──────── Ausgangstext ────────
# Hausdurchsuchung beim 'Spam-King'



## dvill (17 Oktober 2005)

Siehe http://www.intern.de/news/7166.html

Dietmar Vill


----------



## Aka-Aka (17 Oktober 2005)

http://www.freep.com/money/tech/mwend22_20021122.htm
http://www.freep.com/money/tech/mwend6_20021206.htm
(leider Englisch)


> Internet spammer can't take what he dishes out





> "They've signed me up for every advertising campaign and mailing list there is," he told me. "These people are out of their minds. They're harassing me." That they are. Gleefully. Almost 300 anti-R* posts were made on the Slashdot.org Web site, where the plan was hatched after spam haters posted his address, even an aerial view of his neighborhood.
> "Several tons of snail mail spam every day might just annoy him as much as his spam annoys me," wrote one of the anti-spammers.





> "I'll never quit," said the 57-year-old master of spam. "I like what I do. This is the greatest business in the world."





> "It's a perfectly legal business that has allowed anybody to compete with the Fortune 500 companies."
────────
Aufgaben:
1/ Wiederhole aus dem Ausgangstext die Stelle von „http://www.freep.com/money/tech/mwend22_20021122.htm“ bis einschließlich „of the anti-spammers.“ Wort für Wort.
2/ Welchen Grund nennt laut dem Ausgangstext einer der Spam-Gegner dafür, dem Spammer täglich tonnenweise Werbung per Post zu schicken?
──────── Datensätze ────────
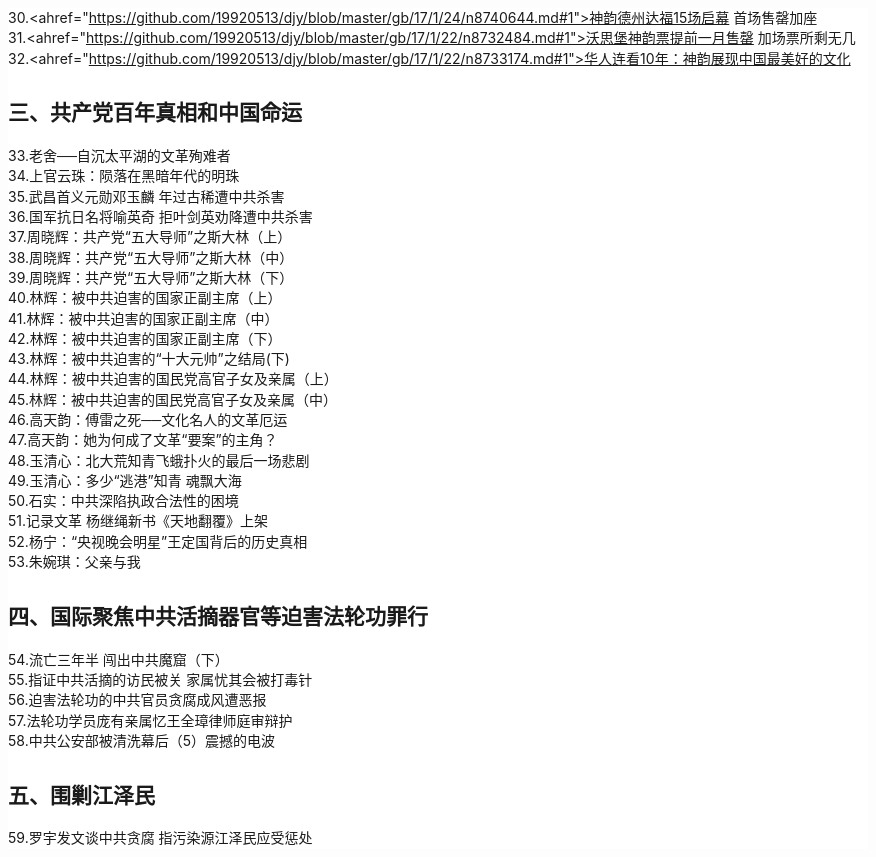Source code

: 30.<ahref="https://github.com/19920513/djy/blob/master/gb/17/1/24/n8740644.md#1">神韵德州达福15场启幕 首场售罄加座</a><br />
31.<ahref="https://github.com/19920513/djy/blob/master/gb/17/1/22/n8732484.md#1">沃思堡神韵票提前一月售罄 加场票所剩无几</a><br />
32.<ahref="https://github.com/19920513/djy/blob/master/gb/17/1/22/n8733174.md#1">华人连看10年：神韵展现中国最美好的文化</a></p>
<h2><ahref="https://github.com/19920513/djy/blob/master/gb/nf1156504.md#1">三、共产党百年真相和中国命运</a></h2>
<p>33.<ahref="https://github.com/19920513/djy/blob/master/gb/17/1/21/n8731741.md#1">老舍──自沉太平湖的文革殉难者</a><br />
34.<ahref="https://github.com/19920513/djy/blob/master/gb/17/1/27/n8752852.md#1">上官云珠：陨落在黑暗年代的明珠</a><br />
35.<ahref="https://github.com/19920513/djy/blob/master/gb/17/1/23/n8738712.md#1">武昌首义元勋邓玉麟 年过古稀遭中共杀害</a><br />
36.<ahref="https://github.com/19920513/djy/blob/master/gb/17/1/24/n8742418.md#1">国军抗日名将喻英奇 拒叶剑英劝降遭中共杀害</a><br />
37.<ahref="https://github.com/19920513/djy/blob/master/gb/17/1/25/n8743542.md#1">周晓辉：共产党“五大导师”之斯大林（上）</a><br />
38.<ahref="https://github.com/19920513/djy/blob/master/gb/17/1/25/n8743566.md#1">周晓辉：共产党“五大导师”之斯大林（中）</a><br />
39.<ahref="https://github.com/19920513/djy/blob/master/gb/17/1/25/n8743600.md#1">周晓辉：共产党“五大导师”之斯大林（下）</a><br />
40.<ahref="https://github.com/19920513/djy/blob/master/gb/17/1/22/n8735154.md#1">林辉：被中共迫害的国家正副主席（上）</a><br />
41.<ahref="https://github.com/19920513/djy/blob/master/gb/17/1/23/n8738621.md#1">林辉：被中共迫害的国家正副主席（中）</a><br />
42.<ahref="https://github.com/19920513/djy/blob/master/gb/17/1/24/n8742187.md#1">林辉：被中共迫害的国家正副主席（下）</a><br />
43.<ahref="https://github.com/19920513/djy/blob/master/gb/17/1/21/n8731884.md#1">林辉：被中共迫害的“十大元帅”之结局(下)</a><br />
44.<ahref="https://github.com/19920513/djy/blob/master/gb/17/1/27/n8751032.md#1">林辉：被中共迫害的国民党高官子女及亲属（上）</a><br />
45.<ahref="https://github.com/19920513/djy/blob/master/gb/17/1/27/n8752583.md#1">林辉：被中共迫害的国民党高官子女及亲属（中）</a><br />
46.<ahref="https://github.com/19920513/djy/blob/master/gb/17/1/25/n8744097.md#1">高天韵：傅雷之死──文化名人的文革厄运</a><br />
47.<ahref="https://github.com/19920513/djy/blob/master/gb/17/1/22/n8735098.md#1">高天韵：她为何成了文革“要案”的主角？</a><br />
48.<ahref="https://github.com/19920513/djy/blob/master/gb/17/1/24/n8739928.md#1">玉清心：北大荒知青飞蛾扑火的最后一场悲剧</a><br />
49.<ahref="https://github.com/19920513/djy/blob/master/gb/17/1/27/n8753343.md#1">玉清心：多少“逃港”知青 魂飘大海</a><br />
50.<ahref="https://github.com/19920513/djy/blob/master/gb/17/1/21/n8731728.md#1">石实：中共深陷执政合法性的困境</a><br />
51.<ahref="https://github.com/19920513/djy/blob/master/gb/17/1/24/n8739458.md#1">记录文革 杨继绳新书《天地翻覆》上架</a><br />
52.<ahref="https://github.com/19920513/djy/blob/master/gb/17/1/28/n8754867.md#1">杨宁：“央视晚会明星”王定国背后的历史真相</a><br />
53.<ahref="https://github.com/19920513/djy/blob/master/gb/17/1/20/n8728676.md#1">朱婉琪：父亲与我</a></p>
<h2><ahref="https://github.com/19920513/djy/blob/master/gb/nf6103.md#1">四、国际聚焦中共活摘器官等迫害法轮功罪行</a></h2>
<p>54.<ahref="https://github.com/19920513/djy/blob/master/gb/17/1/9/n8685462.md#1">流亡三年半 闯出中共魔窟（下）</a><br />
55.<ahref="https://github.com/19920513/djy/blob/master/gb/17/1/24/n8739692.md#1">指证中共活摘的访民被关 家属忧其会被打毒针</a><br />
56.<ahref="https://github.com/19920513/djy/blob/master/gb/17/1/24/n8740133.md#1">迫害法轮功的中共官员贪腐成风遭恶报</a><br />
57.<ahref="https://github.com/19920513/djy/blob/master/gb/17/1/21/n8729530.md#1">法轮功学员庞有亲属忆王全璋律师庭审辩护</a><br />
58.<ahref="https://github.com/19920513/djy/blob/master/gb/17/1/26/n8750397.md#1">中共公安部被清洗幕后（5）震撼的电波</a></p>
<h2>五、<ahref="https://github.com/19920513/djy/blob/master/gb/tag/%E5%9B%B4%E5%89%BF%E6%B1%9F%E6%B3%BD%E6%B0%91.md#1">围剿江泽民</a></h2>
<p>59.<ahref="https://github.com/19920513/djy/blob/master/gb/17/1/24/n8739806.md#1">罗宇发文谈中共贪腐 指污染源江泽民应受惩处</a><br />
────────
Lösungen:
1/
http://www.freep.com/money/tech/mwend22_20021122.htm
http://www.freep.com/money/tech/mwend6_20021206.htm
(leider Englisch)


> Internet spammer can't take what he dishes out





> "They've signed me up for every advertising campaign and mailing list there is," he told me. "These people are out of their minds. They're harassing me." That they are. Gleefully. Almost 300 anti-R* posts were made on the Slashdot.org Web site, where the plan was hatched after spam haters posted his address, even an aerial view of his neighborhood.
> "Several tons of snail mail spam every day might just annoy him as much as his spam annoys me," wrote one of the anti-spammers.

2/ So viel Werbung per Post könnte den Spammer genauso ärgern, wie dessen Spam die Person ärgert, die das geschrieben hat.